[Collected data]
□ □ □

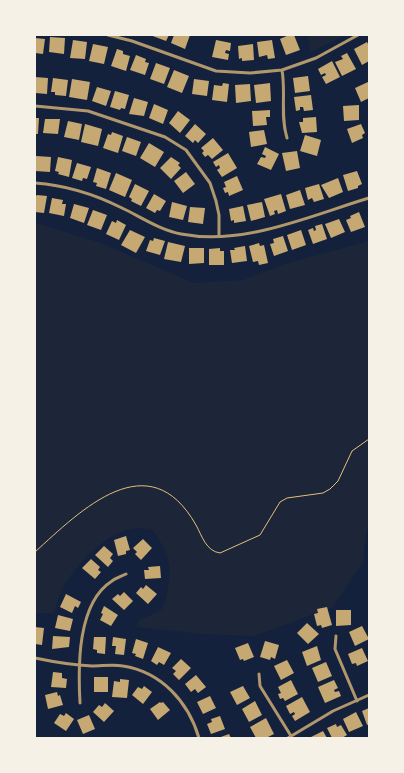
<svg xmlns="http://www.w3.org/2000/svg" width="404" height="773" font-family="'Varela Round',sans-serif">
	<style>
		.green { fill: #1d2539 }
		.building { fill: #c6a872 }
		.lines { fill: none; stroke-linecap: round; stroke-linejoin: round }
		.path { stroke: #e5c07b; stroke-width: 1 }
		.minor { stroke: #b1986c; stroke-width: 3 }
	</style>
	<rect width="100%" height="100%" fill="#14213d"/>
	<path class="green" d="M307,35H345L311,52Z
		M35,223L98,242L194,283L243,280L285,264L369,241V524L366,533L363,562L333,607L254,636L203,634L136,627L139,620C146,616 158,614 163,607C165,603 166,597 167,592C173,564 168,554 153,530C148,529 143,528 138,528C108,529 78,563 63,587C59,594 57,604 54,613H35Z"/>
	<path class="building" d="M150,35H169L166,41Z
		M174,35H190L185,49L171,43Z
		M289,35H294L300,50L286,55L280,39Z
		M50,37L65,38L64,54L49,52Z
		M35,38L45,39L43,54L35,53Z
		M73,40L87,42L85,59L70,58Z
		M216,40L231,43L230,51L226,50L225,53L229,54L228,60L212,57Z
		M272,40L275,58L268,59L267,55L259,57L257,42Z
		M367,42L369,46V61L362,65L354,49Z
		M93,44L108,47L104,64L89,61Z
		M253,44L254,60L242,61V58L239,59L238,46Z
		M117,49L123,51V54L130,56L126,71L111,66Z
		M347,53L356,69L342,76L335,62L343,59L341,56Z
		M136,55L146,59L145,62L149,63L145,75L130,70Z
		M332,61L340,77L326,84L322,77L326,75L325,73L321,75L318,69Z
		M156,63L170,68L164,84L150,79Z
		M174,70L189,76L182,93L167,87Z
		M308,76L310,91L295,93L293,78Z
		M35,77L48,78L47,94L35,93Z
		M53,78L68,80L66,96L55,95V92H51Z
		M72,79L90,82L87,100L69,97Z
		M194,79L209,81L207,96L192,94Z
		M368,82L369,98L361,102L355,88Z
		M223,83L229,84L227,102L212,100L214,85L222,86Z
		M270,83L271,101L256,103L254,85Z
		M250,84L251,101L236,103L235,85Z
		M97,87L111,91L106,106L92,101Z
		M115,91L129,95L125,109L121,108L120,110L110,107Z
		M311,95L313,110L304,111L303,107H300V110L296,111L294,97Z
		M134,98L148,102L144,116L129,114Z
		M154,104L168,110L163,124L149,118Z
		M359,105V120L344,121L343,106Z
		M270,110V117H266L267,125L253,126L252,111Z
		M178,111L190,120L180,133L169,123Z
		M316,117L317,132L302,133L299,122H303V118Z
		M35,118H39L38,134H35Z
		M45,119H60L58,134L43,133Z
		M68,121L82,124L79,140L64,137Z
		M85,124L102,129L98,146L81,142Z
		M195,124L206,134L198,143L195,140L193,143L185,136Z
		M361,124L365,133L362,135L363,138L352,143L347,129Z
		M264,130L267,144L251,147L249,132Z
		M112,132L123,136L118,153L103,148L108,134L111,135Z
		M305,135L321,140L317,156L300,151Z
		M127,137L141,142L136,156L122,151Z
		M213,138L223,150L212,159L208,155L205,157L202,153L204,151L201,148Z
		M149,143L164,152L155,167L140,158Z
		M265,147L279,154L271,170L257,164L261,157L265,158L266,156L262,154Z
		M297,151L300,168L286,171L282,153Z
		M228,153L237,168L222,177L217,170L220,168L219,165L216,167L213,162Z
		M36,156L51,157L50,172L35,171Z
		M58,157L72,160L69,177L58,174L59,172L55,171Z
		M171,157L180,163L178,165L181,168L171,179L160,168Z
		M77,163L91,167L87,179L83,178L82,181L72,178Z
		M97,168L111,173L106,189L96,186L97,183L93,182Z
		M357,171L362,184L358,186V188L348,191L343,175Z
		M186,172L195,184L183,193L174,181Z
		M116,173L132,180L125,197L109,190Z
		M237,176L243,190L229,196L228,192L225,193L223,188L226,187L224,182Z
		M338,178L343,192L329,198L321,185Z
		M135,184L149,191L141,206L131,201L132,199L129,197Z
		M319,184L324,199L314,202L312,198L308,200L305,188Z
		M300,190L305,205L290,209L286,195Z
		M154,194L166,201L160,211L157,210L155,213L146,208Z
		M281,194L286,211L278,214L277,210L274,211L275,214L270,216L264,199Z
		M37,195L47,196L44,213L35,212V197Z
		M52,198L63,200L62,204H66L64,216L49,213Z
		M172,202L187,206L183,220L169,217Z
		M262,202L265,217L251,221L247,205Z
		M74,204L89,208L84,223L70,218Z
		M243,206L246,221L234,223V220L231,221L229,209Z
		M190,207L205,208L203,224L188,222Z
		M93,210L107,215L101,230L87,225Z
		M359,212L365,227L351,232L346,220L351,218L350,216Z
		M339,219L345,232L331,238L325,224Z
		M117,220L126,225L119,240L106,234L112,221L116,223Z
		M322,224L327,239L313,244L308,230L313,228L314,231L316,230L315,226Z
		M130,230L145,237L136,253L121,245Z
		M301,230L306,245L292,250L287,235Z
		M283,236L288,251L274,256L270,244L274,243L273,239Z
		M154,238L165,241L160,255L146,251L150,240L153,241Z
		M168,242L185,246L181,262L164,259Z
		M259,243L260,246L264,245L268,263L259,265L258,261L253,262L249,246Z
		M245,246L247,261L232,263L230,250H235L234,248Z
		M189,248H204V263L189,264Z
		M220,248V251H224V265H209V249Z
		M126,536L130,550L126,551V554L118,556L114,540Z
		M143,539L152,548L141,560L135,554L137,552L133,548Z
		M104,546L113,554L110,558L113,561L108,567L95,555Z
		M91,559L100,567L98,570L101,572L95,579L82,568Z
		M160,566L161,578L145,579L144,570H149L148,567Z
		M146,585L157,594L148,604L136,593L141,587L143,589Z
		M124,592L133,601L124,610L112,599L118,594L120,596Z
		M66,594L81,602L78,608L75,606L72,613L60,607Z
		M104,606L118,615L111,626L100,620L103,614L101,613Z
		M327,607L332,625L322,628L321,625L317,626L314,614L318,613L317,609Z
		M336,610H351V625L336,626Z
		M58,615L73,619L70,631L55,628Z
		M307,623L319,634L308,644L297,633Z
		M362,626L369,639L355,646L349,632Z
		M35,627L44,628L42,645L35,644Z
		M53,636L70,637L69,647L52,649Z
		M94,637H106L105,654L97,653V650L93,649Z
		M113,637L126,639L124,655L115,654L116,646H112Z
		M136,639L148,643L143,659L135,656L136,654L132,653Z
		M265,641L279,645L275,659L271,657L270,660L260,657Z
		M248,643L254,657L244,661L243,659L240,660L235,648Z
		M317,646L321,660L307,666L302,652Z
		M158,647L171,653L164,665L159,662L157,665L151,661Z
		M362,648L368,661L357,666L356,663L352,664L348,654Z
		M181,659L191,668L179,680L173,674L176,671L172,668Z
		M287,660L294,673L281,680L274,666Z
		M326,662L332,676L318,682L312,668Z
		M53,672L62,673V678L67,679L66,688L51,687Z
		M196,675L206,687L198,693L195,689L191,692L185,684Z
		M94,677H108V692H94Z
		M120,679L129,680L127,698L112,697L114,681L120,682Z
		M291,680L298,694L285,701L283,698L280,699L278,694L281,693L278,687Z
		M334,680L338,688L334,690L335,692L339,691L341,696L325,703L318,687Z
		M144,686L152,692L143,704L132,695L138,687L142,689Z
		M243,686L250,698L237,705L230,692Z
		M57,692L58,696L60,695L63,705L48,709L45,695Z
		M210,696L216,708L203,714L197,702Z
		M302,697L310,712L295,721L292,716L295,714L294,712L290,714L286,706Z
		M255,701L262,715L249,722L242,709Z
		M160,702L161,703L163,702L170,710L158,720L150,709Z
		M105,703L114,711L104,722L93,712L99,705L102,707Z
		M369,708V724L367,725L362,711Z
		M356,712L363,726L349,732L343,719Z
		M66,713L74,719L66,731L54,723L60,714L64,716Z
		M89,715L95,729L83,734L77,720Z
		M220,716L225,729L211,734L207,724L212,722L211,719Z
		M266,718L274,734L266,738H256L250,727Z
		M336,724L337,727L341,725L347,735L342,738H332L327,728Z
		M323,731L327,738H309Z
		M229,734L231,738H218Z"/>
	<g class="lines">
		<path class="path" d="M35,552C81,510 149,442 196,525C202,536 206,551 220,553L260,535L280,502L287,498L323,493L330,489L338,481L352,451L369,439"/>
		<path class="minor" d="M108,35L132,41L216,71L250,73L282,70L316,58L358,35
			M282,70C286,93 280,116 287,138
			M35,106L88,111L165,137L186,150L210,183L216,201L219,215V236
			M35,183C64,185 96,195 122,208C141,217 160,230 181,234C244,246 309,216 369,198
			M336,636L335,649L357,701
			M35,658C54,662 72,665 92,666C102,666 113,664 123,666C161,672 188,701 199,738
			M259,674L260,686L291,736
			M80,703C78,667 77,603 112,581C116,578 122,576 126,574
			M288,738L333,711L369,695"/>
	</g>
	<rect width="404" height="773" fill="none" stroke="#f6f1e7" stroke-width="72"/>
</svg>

□ □ □

→ Try it
When a line above includes the word "lines", please list that line.

→ Result of this task
		.lines { fill: none; stroke-linecap: round; stroke-linejoin: round }
	<g class="lines">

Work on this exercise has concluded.